Strianese su 8 Marzo: "Unica guerra è per parità di genere e contro la violenza"

"Viviamo giorni di angoscia per quello che sta accadendo in Ucraina - dichiara il Presidente della Provincia di Salerno, Michele Strianese - per una guerra che non avremmo mai voluto vedere e che speriamo trovi al più presto una soluzione sui tavoli della diplomazia. La guerra, scriveva Virginia Wolf, è un’impresa maschile a cui siamo estranee. Tutte le guerre infatti sono luoghi maschili che le donne sono costrette a subire, nei propri affetti, nel proprio corpo e nella propria dignità.

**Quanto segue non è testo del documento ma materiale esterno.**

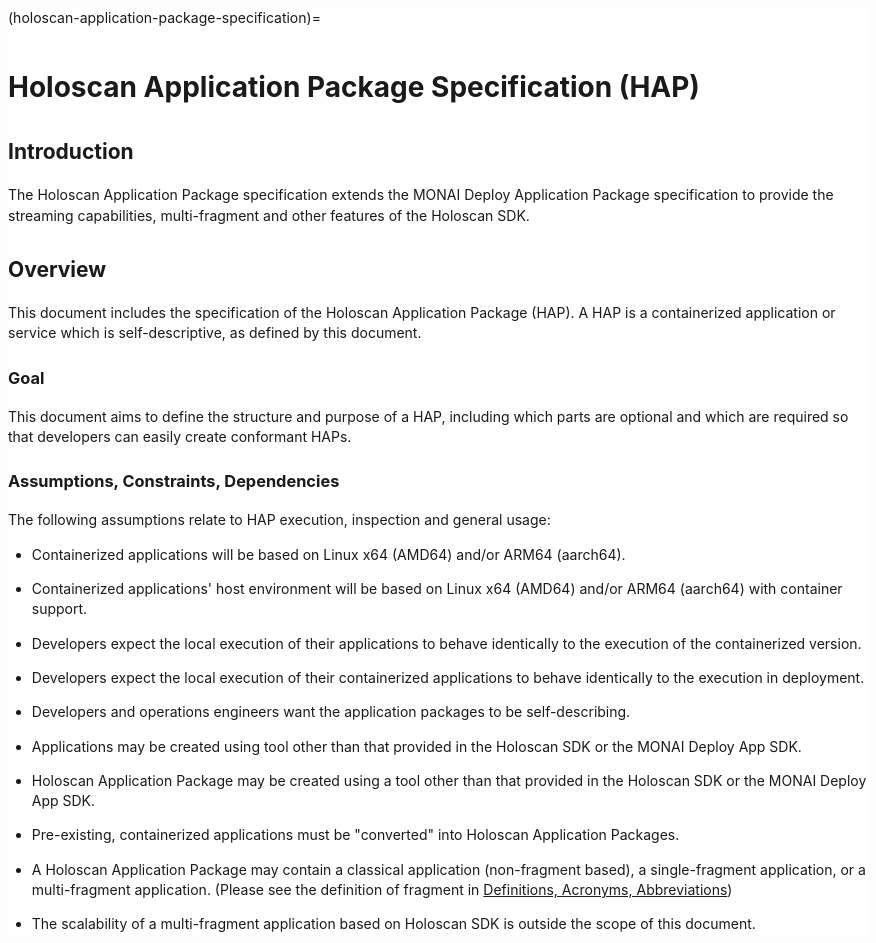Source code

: (holoscan-application-package-specification)=

# Holoscan Application Package Specification (HAP)



## Introduction

The Holoscan Application Package specification extends the MONAI Deploy Application Package specification to provide
the streaming capabilities, multi-fragment and other features of the Holoscan SDK.

## Overview

This document includes the specification of the Holoscan Application Package (HAP). A HAP is a containerized application
or service which is self-descriptive, as defined by this document.

### Goal

This document aims to define the structure and purpose of a HAP, including which parts are optional and which are required so that developers can easily create conformant HAPs.

### Assumptions, Constraints, Dependencies

The following assumptions relate to HAP execution, inspection and general usage:

-   Containerized applications will be based on Linux x64 (AMD64) and/or ARM64 (aarch64).

-   Containerized applications' host environment will be based on Linux x64 (AMD64) and/or ARM64 (aarch64) with container support.

-   Developers expect the local execution of their applications to behave identically to the execution of the containerized version.

-   Developers expect the local execution of their containerized applications to behave identically to the execution in deployment.

-   Developers and operations engineers want the application packages to be self-describing.

-   Applications may be created using tool other than that provided in the Holoscan SDK or the MONAI Deploy App SDK.

-   Holoscan Application Package may be created using a tool other than that provided in the Holoscan SDK or the MONAI Deploy App SDK.

-   Pre-existing, containerized applications must be "converted" into Holoscan Application Packages.

-   A Holoscan Application Package may contain a classical application (non-fragment based), a single-fragment application, or a multi-fragment application. (Please see the definition of fragment in [Definitions, Acronyms, Abbreviations](#definitions-acronyms-abbreviations))

-   The scalability of a multi-fragment application based on Holoscan SDK is outside the scope of this document.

Molte donne però sono costrette a subire violenza e umiliazione proprio qui a casa nostra, nel nostro paese civile, come ci ricorda la morte assurda di Anna Borsa. E noi non siamo in guerra, ma è il momento di dichiararla: contro disuguaglianze, discriminazioni, violenze. La parità di genere è uno degli obiettivi fondamentali dell’Unione Europea, dobbiamo lavorare per garantire a tutte le donne una parità di accesso all’istruzione, alle cure mediche, a un lavoro dignitoso e sicuro e alla partecipazione nei processi decisionali politici ed economici.

Sicuramente abbiamo vinto una battaglia con la legge 162/2021, in vigore dal 3 dicembre scorso, che modifica il Codice delle Pari Opportunità tra uomo e donna e favorisce la partecipazione femminile al mercato del lavoro, riducendo le differenze sul piano retributivo e di crescita professionale tra i due generi attraverso la certificazione di parità. Ma la nostra guerra continua per ottenere una reale parità di genere e il mio abbraccio in questo 8 marzo 2022 va in particolare a ogni singola donna lasciata sola.

Come uomo delle istituzioni mi impegno a garantire pari diritti e pari dignità fra donna e uomo, mi impegno a promuovere e tutelare il cambiamento culturale necessario contro ogni forma di discriminazione, di stereotipo e di violenza. Siano questi obiettivi prioritari per tutti noi, se davvero vogliamo considerarci una società civile e sia questa l’unica guerra che vogliamo portare avanti e vincere".